10. Clinical Performance

There was no clinical testing required to support this medical device as the indications for use and technology are equivalent to those of the predicate devices.

11. Statement of Substantial Equivalence

A device is substantially equivalent when the subject device has the same intended use and the same technological characteristics as the previously cleared predicate device(s). The addition of the red laser to the PASCAL® Synthesis™ TwinStar™ Ophthalmic Scanning Laser System does not alter either of these characteristics and does not raise any new questions of safety or efficacy as compared to the predicates.

12. Conclusion

The PASCAL® Synthesis™ TwinStar™ Ophthalmic Scanning Laser System was found to be substantially equivalent to the predicate devices. It shares the same indications for use, similar design features, and functional features with, and thus is substantially equivalent to, the predicate devices.

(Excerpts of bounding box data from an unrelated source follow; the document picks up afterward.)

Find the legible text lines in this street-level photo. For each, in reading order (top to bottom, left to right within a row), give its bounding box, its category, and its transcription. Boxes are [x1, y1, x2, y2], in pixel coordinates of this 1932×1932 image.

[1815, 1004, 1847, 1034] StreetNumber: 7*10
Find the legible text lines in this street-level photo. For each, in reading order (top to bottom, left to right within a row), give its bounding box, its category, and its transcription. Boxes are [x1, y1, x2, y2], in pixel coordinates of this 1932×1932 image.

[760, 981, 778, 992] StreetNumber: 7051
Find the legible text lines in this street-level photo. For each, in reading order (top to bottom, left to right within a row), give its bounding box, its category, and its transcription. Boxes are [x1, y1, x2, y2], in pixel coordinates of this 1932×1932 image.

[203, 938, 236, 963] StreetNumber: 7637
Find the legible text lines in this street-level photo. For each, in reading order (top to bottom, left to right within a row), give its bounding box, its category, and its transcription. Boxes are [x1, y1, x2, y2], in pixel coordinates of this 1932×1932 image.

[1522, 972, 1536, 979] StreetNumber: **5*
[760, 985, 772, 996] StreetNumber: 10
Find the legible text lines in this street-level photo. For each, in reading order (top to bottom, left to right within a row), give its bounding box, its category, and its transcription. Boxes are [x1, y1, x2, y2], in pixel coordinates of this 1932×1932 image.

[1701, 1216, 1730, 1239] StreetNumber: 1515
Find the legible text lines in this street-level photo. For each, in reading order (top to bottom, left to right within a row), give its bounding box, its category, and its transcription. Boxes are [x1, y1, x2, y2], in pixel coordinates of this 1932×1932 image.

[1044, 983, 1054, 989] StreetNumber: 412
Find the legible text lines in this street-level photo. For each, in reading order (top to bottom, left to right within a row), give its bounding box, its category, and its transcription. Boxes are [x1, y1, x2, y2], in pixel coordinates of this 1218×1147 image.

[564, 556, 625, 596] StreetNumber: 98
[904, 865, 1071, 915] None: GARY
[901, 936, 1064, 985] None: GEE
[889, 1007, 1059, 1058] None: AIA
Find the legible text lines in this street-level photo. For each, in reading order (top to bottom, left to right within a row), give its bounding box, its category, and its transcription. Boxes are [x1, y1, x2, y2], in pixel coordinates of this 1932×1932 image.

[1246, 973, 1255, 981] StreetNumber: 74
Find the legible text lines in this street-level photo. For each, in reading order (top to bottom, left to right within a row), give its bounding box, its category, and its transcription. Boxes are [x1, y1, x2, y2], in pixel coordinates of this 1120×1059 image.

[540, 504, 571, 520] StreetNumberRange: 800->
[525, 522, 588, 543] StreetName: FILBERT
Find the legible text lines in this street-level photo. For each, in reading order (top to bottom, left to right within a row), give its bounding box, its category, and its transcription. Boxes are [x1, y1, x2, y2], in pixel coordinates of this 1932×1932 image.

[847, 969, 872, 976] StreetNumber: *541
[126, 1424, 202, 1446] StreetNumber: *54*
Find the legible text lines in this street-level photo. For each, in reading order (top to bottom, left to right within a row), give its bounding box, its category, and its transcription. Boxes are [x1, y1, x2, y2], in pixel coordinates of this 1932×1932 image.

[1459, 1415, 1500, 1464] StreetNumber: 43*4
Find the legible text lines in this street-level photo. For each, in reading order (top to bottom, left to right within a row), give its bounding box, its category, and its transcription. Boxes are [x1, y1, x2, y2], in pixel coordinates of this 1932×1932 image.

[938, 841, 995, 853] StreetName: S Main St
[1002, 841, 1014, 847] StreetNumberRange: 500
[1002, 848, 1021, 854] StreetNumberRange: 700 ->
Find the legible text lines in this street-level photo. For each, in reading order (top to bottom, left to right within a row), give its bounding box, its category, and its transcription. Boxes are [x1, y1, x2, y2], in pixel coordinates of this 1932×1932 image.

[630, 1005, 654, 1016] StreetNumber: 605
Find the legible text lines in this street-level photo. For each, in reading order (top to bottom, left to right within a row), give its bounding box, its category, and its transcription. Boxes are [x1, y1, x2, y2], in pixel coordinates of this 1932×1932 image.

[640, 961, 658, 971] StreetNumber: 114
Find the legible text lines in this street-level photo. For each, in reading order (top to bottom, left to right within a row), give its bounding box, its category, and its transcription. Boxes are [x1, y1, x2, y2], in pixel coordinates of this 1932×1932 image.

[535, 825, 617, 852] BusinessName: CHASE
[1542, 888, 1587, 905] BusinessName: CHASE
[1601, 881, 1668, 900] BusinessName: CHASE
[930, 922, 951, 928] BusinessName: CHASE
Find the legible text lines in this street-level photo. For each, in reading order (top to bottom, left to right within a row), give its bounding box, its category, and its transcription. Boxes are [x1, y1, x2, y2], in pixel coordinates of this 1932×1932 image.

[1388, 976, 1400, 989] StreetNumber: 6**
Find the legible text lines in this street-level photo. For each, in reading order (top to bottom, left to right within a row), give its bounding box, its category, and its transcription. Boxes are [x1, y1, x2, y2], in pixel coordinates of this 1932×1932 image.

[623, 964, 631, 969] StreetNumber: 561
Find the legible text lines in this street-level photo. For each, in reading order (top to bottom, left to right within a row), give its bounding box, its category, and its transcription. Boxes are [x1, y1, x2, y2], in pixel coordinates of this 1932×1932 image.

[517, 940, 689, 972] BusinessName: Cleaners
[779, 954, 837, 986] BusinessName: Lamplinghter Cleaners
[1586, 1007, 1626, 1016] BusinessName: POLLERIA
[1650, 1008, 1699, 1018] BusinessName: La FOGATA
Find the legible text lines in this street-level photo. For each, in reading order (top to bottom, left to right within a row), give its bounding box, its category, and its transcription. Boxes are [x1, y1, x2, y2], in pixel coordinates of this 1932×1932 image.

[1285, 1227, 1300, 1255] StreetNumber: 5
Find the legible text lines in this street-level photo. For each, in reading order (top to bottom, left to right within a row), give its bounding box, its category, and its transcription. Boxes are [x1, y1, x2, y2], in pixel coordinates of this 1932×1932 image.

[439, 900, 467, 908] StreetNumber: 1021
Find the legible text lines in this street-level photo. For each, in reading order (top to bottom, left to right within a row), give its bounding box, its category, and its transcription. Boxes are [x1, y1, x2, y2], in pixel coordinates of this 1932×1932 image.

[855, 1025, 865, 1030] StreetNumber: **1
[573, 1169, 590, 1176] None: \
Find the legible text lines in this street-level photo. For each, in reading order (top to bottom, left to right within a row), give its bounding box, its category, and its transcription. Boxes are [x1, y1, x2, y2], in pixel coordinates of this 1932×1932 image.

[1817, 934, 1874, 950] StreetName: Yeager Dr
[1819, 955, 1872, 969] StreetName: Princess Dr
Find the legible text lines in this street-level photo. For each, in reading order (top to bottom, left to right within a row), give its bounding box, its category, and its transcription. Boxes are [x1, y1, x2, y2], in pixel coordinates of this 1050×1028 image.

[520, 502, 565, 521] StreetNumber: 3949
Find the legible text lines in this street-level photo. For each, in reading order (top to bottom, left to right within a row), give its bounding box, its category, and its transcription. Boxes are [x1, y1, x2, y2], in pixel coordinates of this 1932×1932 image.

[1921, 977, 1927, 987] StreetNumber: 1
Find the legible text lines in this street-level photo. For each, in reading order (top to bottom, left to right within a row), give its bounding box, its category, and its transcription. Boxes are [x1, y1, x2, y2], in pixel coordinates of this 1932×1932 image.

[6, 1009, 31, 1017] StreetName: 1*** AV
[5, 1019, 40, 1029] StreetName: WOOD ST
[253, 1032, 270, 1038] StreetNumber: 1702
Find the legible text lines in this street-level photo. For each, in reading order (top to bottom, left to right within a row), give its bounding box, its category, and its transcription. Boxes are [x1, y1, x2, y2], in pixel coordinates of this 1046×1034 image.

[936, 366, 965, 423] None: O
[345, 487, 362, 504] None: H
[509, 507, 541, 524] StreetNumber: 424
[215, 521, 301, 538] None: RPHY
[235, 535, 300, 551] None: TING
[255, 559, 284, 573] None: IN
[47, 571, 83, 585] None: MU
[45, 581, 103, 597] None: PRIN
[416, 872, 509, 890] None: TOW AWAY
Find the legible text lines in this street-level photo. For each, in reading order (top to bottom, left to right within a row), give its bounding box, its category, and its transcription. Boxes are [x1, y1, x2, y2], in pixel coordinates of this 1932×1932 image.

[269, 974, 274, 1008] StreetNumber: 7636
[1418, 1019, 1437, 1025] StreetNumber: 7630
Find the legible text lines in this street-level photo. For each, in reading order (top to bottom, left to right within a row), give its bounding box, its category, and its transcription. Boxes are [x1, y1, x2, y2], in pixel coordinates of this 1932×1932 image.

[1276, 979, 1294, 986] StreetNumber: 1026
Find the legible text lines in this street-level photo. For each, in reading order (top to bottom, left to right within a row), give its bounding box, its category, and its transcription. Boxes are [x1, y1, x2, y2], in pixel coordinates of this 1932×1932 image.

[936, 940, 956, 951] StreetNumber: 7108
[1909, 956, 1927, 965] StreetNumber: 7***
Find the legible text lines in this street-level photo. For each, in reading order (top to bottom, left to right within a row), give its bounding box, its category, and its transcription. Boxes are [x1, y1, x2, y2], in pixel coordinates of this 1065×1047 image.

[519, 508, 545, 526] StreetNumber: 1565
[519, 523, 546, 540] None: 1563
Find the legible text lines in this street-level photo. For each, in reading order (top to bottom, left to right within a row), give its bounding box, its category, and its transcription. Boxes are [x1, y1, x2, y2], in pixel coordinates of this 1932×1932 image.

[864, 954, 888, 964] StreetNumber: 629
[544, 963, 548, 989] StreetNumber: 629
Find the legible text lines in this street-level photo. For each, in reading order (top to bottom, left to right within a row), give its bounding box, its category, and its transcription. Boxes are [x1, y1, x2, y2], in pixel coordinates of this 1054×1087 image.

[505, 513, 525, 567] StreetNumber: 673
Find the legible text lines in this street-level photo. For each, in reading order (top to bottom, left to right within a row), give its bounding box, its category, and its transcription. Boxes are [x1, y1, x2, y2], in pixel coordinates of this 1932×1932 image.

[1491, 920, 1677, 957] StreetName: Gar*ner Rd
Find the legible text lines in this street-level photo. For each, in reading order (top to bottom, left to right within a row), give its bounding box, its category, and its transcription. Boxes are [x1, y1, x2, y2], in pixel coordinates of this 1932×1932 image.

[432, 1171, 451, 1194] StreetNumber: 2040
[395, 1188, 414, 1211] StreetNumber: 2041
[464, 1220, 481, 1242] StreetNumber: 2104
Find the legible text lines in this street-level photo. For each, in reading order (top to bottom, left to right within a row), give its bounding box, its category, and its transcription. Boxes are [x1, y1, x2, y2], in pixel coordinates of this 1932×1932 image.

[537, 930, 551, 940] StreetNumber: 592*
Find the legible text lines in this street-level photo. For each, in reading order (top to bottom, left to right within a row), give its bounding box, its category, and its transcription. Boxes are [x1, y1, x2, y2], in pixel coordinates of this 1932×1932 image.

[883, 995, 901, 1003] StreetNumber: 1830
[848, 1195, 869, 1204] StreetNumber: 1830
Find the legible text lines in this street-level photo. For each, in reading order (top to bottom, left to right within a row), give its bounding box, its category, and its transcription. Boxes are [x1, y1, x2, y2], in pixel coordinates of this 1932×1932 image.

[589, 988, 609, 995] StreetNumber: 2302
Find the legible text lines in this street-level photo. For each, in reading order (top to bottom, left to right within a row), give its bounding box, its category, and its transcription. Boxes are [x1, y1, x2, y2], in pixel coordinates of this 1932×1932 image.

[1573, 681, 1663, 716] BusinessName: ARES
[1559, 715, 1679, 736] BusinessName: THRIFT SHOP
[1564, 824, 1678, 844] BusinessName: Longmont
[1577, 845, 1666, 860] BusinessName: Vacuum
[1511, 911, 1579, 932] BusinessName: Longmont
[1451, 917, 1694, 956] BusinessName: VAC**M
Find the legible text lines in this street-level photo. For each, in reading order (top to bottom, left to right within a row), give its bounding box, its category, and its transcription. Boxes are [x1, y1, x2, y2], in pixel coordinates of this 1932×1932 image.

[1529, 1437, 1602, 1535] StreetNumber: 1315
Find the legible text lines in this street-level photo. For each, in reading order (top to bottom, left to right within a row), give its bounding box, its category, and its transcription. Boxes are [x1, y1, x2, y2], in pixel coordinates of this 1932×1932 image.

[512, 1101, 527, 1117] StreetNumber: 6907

Regulation Number and Section

§ 878.4810 Laser surgical instrument for use in general and plastic surgery and in dermatology.

(a)
Identification. (1) A carbon dioxide laser for use in general surgery and in dermatology is a laser device intended to cut, destroy, or remove tissue by light energy emitted by carbon dioxide.(2) An argon laser for use in dermatology is a laser device intended to destroy or coagulate tissue by light energy emitted by argon.
(b)
Classification. (1) Class II.(2) Class I for special laser gas mixtures used as a lasing medium for this class of lasers. The devices subject to this paragraph (b)(2) are exempt from the premarket notification procedures in subpart E of part 807 of this chapter, subject to the limitations in § 878.9.